WORK TO BE COMPLETED: Repeat exactly the lines of the entries below from the one with "3: (394, 282, 2.97)" through the one with "17: (376, 310, 3.04)", both ends included, and nothing else.

SUPPLIED MATERIAL:
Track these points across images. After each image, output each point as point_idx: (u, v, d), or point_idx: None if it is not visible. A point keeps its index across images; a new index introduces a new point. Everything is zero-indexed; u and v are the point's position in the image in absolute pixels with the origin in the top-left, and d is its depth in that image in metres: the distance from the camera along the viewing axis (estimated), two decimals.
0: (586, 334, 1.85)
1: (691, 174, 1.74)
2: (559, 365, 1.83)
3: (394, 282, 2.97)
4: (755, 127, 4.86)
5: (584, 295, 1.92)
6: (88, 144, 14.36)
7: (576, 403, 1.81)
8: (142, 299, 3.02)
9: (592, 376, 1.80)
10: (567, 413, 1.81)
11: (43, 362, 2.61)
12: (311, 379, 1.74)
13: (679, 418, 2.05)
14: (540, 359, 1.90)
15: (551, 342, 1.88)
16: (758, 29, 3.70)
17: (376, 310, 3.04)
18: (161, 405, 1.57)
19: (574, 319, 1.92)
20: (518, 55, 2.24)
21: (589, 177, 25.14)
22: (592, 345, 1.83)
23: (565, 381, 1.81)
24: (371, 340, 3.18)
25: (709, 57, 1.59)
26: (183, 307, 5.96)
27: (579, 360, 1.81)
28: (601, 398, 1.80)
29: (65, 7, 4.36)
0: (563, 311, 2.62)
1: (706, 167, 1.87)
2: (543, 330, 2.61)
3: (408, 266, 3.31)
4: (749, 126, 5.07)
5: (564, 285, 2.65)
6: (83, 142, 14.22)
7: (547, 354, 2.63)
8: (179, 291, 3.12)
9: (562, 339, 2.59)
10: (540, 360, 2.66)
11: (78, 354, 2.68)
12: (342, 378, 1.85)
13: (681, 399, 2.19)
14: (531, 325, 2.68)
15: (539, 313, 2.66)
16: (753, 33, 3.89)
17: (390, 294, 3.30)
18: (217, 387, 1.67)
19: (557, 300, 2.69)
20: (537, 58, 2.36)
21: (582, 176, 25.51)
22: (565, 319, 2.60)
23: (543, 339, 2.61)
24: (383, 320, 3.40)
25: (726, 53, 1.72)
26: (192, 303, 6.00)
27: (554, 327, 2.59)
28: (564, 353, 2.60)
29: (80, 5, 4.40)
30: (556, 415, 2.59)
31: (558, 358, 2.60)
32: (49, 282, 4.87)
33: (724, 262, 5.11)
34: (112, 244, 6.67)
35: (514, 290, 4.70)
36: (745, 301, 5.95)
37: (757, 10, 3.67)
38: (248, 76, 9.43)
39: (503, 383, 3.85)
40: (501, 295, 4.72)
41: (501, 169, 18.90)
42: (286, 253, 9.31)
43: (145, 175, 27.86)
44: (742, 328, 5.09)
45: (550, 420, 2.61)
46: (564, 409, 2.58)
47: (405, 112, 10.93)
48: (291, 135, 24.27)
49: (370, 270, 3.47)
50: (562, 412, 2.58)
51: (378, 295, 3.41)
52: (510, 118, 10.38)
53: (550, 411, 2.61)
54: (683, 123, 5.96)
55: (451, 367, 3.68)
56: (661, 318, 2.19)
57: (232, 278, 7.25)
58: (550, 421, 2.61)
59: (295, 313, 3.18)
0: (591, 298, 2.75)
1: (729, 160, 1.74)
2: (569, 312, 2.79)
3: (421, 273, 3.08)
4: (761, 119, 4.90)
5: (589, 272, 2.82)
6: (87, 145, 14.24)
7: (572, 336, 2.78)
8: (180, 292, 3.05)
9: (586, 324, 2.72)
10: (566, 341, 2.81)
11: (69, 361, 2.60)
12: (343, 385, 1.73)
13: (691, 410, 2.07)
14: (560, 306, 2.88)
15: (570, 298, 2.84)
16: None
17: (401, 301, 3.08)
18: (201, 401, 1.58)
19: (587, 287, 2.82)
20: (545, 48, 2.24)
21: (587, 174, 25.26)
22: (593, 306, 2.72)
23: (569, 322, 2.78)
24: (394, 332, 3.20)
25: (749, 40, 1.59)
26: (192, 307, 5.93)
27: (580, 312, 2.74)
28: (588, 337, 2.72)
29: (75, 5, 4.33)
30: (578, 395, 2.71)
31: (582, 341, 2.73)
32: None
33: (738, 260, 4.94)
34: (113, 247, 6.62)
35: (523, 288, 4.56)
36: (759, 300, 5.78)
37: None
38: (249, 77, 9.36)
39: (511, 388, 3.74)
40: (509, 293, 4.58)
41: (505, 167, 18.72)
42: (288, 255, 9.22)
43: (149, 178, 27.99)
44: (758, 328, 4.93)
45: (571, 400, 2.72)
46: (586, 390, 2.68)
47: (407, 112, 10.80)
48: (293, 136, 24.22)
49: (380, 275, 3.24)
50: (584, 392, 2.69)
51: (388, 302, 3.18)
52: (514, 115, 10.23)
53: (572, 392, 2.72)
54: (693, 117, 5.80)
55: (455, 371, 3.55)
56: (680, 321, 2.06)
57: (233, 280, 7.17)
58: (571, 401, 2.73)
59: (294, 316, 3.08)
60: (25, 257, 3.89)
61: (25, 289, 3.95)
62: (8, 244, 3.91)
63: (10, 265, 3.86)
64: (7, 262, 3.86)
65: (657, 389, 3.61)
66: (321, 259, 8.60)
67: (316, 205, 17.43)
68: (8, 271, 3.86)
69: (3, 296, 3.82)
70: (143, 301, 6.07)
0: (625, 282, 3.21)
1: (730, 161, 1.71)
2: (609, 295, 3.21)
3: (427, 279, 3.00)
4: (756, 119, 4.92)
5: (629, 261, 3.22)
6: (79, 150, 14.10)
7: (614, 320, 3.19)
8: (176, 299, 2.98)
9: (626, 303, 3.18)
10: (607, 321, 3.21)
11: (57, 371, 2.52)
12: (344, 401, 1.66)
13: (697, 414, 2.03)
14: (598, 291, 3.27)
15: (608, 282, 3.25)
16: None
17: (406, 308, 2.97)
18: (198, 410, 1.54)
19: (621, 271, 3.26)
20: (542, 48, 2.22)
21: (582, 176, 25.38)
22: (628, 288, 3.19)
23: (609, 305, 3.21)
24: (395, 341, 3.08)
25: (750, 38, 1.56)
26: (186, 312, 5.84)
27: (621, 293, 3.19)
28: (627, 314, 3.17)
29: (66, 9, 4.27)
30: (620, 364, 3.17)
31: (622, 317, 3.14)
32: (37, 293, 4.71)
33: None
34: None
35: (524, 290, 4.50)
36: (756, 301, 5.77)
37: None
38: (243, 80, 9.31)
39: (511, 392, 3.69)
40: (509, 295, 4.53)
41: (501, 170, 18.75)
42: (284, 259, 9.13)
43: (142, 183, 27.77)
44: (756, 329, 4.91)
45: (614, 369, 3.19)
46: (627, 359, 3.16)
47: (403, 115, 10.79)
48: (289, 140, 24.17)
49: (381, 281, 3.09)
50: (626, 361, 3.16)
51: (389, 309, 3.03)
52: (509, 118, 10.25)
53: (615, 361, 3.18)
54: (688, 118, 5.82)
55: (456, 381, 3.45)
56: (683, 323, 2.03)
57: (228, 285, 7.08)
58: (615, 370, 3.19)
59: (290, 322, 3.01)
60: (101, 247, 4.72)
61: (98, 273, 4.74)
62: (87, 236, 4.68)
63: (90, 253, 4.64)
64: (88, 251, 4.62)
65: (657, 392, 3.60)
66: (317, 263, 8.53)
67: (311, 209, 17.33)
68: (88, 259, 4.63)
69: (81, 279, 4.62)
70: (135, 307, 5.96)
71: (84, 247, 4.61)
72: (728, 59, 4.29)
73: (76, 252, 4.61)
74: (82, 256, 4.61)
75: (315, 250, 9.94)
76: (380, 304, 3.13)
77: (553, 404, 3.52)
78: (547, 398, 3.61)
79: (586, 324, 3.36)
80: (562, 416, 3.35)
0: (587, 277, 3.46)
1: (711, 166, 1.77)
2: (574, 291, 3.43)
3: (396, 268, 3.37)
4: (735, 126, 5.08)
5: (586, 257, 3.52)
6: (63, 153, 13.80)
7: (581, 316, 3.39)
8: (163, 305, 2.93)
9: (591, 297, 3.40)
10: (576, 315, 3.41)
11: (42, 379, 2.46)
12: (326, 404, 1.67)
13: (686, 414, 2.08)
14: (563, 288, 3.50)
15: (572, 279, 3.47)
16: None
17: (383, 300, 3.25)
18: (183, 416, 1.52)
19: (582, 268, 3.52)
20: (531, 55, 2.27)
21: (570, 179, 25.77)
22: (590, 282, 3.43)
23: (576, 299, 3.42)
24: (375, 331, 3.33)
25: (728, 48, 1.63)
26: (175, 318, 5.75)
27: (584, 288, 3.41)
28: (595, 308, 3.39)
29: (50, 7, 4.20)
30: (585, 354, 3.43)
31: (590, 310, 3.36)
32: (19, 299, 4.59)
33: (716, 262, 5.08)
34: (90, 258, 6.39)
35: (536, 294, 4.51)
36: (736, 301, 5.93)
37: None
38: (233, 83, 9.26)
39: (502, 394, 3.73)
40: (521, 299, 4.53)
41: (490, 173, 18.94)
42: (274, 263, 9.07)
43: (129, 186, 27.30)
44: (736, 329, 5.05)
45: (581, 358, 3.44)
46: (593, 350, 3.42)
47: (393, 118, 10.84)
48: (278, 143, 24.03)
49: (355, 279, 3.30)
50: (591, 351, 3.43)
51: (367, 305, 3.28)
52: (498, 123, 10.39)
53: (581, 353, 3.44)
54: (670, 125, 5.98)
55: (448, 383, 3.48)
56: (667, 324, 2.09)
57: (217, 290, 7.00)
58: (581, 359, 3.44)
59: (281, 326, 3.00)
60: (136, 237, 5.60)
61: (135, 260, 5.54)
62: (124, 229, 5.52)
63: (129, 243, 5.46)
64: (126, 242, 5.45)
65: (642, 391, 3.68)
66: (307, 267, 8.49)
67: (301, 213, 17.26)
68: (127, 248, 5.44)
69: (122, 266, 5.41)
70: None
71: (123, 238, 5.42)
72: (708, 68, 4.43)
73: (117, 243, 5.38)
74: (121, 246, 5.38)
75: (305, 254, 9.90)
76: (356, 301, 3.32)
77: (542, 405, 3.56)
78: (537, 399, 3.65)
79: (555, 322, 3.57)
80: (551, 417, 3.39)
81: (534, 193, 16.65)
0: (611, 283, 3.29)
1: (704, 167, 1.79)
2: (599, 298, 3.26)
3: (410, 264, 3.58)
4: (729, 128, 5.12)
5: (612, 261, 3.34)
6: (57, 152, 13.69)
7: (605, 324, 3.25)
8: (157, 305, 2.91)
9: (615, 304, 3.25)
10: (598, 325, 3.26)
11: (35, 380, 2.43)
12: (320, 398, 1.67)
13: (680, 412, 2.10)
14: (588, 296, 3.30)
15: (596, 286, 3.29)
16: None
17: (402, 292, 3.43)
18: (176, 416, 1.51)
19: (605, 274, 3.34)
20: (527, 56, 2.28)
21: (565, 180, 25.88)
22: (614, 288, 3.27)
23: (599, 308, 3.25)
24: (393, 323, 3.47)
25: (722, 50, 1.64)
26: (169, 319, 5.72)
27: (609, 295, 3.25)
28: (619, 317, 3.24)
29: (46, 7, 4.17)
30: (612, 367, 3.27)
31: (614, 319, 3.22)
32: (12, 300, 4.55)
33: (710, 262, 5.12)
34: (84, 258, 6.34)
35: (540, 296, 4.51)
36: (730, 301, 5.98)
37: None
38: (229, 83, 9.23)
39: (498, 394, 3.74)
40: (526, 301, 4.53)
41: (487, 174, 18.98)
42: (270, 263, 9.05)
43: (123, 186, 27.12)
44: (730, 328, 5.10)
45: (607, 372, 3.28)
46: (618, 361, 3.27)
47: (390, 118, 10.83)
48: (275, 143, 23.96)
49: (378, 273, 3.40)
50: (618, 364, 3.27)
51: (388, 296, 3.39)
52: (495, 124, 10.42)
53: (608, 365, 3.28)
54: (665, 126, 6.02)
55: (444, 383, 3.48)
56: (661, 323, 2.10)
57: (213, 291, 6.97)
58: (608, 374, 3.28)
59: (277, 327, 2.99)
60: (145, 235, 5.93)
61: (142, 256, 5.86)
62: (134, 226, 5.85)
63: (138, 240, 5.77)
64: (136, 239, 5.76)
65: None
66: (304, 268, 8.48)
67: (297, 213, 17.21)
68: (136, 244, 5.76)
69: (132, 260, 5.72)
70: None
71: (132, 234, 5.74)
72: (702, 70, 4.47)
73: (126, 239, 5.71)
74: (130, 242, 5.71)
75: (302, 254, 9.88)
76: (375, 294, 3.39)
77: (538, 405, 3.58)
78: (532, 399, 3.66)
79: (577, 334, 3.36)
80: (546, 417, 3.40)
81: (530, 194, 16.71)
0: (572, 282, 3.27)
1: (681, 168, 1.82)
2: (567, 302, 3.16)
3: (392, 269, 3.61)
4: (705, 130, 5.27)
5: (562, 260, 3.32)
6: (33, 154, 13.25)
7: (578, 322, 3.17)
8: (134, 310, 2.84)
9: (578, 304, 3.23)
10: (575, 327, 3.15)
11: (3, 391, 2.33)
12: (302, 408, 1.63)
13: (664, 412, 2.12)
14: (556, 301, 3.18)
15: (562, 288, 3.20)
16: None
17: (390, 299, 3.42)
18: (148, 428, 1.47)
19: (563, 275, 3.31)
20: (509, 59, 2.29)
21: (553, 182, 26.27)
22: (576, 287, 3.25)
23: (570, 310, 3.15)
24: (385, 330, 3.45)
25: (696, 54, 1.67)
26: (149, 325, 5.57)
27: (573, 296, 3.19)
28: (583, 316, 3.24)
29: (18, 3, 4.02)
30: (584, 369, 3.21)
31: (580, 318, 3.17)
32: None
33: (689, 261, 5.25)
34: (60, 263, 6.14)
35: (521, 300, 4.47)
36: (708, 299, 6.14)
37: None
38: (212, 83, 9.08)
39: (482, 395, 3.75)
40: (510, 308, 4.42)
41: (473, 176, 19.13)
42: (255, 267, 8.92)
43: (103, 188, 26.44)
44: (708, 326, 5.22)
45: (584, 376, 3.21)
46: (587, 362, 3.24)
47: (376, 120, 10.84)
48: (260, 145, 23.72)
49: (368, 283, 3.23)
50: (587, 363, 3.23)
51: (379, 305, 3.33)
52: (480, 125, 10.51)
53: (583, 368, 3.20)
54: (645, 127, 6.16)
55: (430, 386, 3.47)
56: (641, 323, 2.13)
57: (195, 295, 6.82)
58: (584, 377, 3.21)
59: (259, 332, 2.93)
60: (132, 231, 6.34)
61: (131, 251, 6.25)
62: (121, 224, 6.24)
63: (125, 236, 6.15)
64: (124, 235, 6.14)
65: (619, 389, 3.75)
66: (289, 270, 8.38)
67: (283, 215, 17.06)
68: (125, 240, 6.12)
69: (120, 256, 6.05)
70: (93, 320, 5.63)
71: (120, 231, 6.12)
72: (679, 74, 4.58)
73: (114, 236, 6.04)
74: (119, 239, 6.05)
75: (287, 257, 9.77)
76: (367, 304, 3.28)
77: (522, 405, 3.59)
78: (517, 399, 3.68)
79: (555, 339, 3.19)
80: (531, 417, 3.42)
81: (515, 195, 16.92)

SOLUTION TO THE EXERCISE:
3: (394, 282, 2.97)
4: (755, 127, 4.86)
5: (584, 295, 1.92)
6: (88, 144, 14.36)
7: (576, 403, 1.81)
8: (142, 299, 3.02)
9: (592, 376, 1.80)
10: (567, 413, 1.81)
11: (43, 362, 2.61)
12: (311, 379, 1.74)
13: (679, 418, 2.05)
14: (540, 359, 1.90)
15: (551, 342, 1.88)
16: (758, 29, 3.70)
17: (376, 310, 3.04)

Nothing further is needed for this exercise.